GRAPHIQUE 2 Quantité de réserves prouvées de pétrole, de gaz naturel et de charbon au cours du temps
source : Covert et alii (2016)
Ensuite, Covert et ses coauteurs se tournent du côté de la demande. Certes des substituts aux combustibles fossiles, peu émetteurs en carbone, comme l’énergie hydroélectrique, l’énergie solaire, l’énergie éolienne et le nucléaire, existent déjà, mais la demande pour les combustibles fossiles pourrait ne pas chuter pour autant. Les données historiques indiquent que le prix relatif des carburants fossiles vis-à-vis des sources d’énergies faiblement émettrices de carbone n’a pas fortement diminué au cours du temps et les auteurs doutent qu’elle diminue fortement à moyen terme. Par conséquent, la consommation de carburants fossiles devrait continuer d’augmenter et notamment représenter en 2040 les quatre cinquièmes de l’offre totale d’énergies.

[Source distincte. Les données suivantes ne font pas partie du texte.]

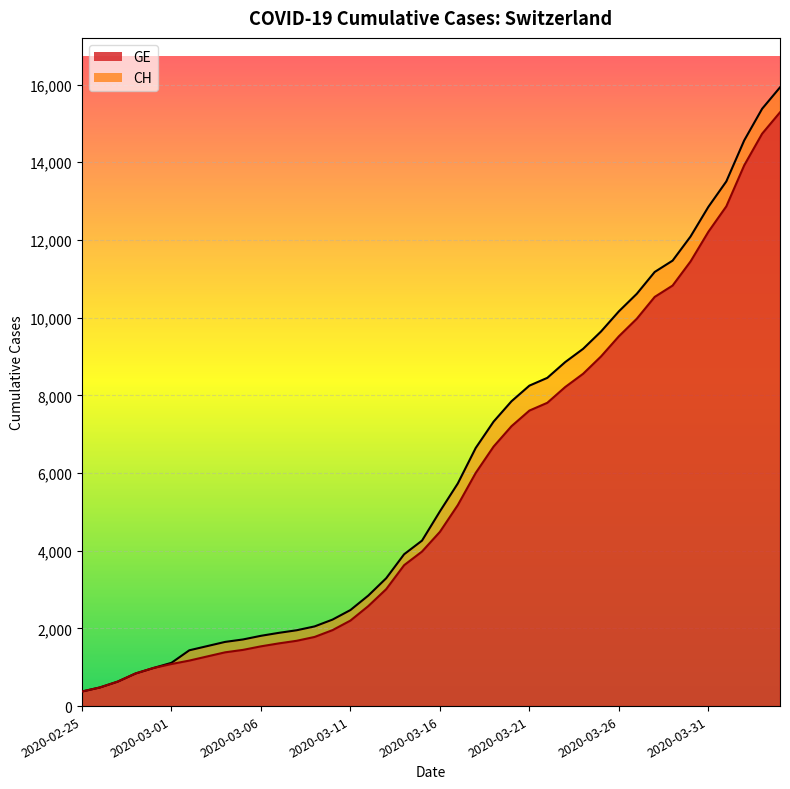

At which category is the sum across all series the highest?

2020-04-04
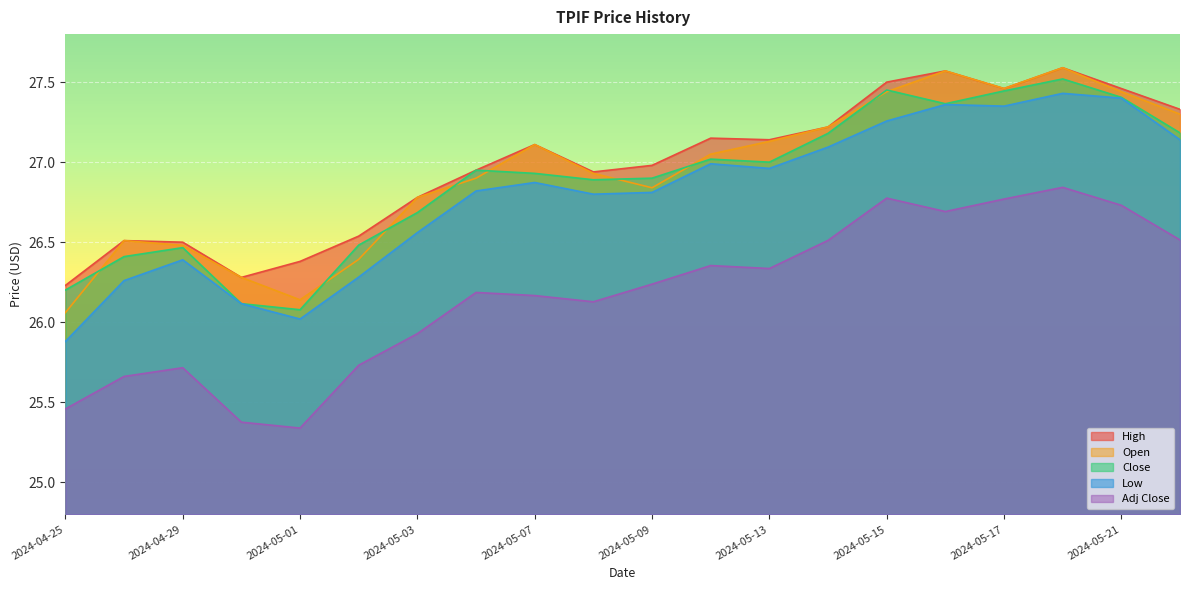

The value of Low at 2024-05-08 is 43.9. True or false?

False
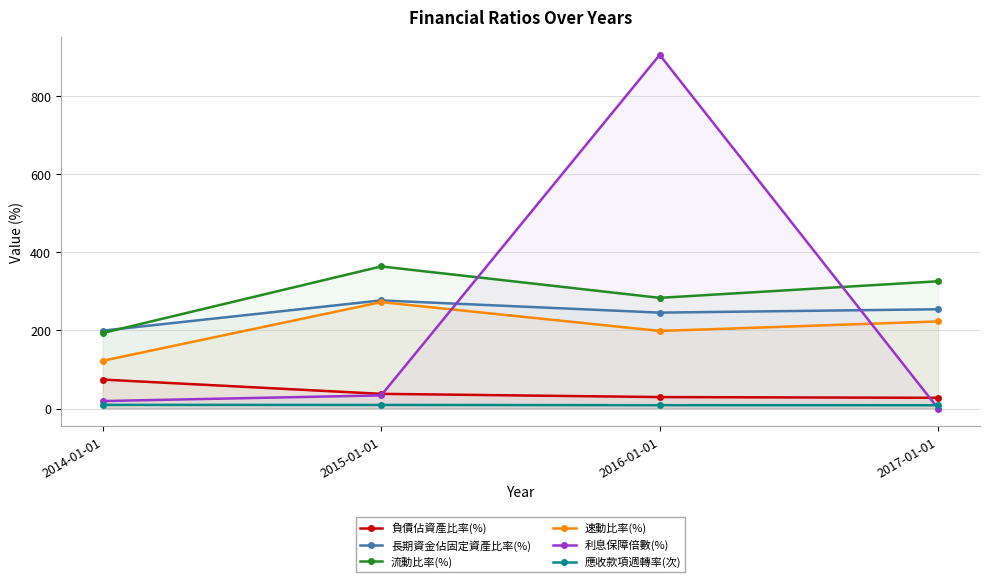

Which series has the largest total across all categories?

流動比率(%)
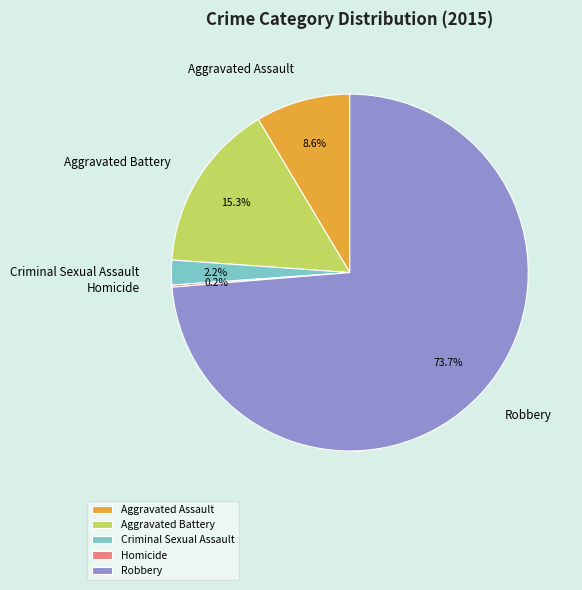

Which has a higher value, Aggravated Battery or Robbery?

Robbery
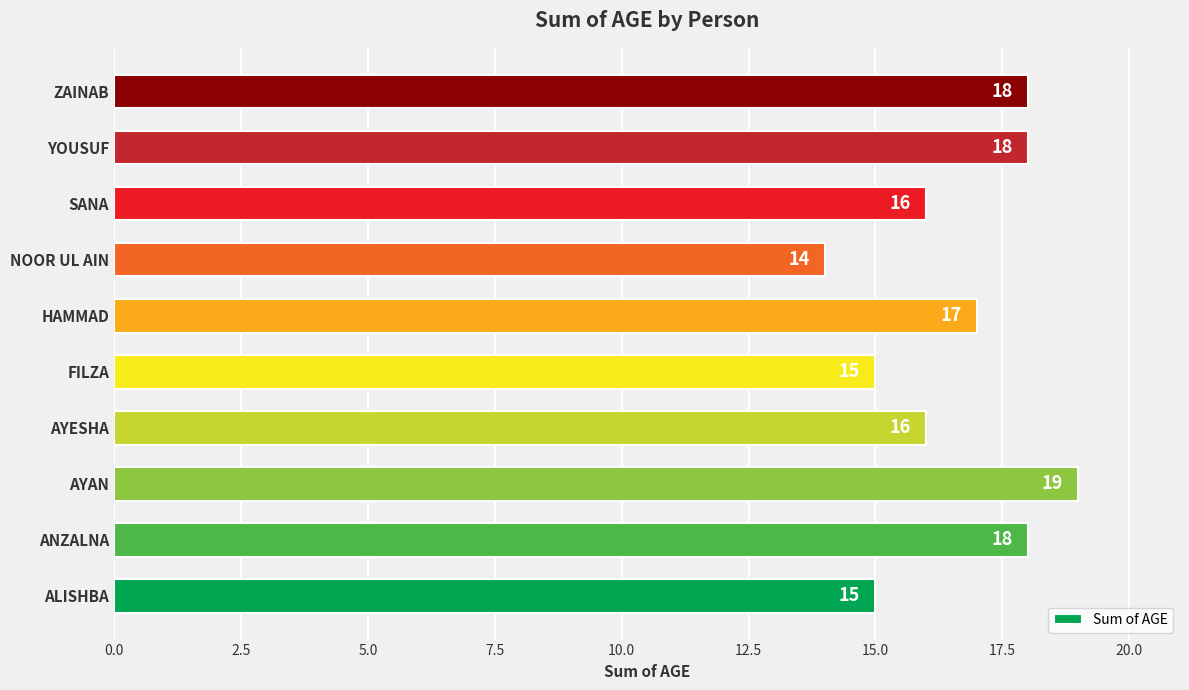

What is the greatest value displayed?

19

Cette étude aboutit donc à un constat alarmant. Non seulement les forces de marché ne laissent aucunement entrevoir un ralentissement des émissions de carbone, mais les politiques d’atténuation qui ont été mises en place jusqu’à présent se révèlent insuffisantes pour résoudre ces défaillances de marché. Le progrès technique contribue certes au développement de substituts moins polluants, mais il contribue également à rendre toujours plus rentable l’extraction d’énergies fossiles. Des politiques plus agressives doivent donc nécessairement être mises en place pour atténuer l’émission de carbone et freiner le réchauffement climatique.
Références
COVERT, Thomas, Michael GREENSTONE & Christopher R. KNITTEL (2016), « Will we ever stop using fossil fuels? », in Journal of Economic Perspectives, vol. 30, n° 1, hiver.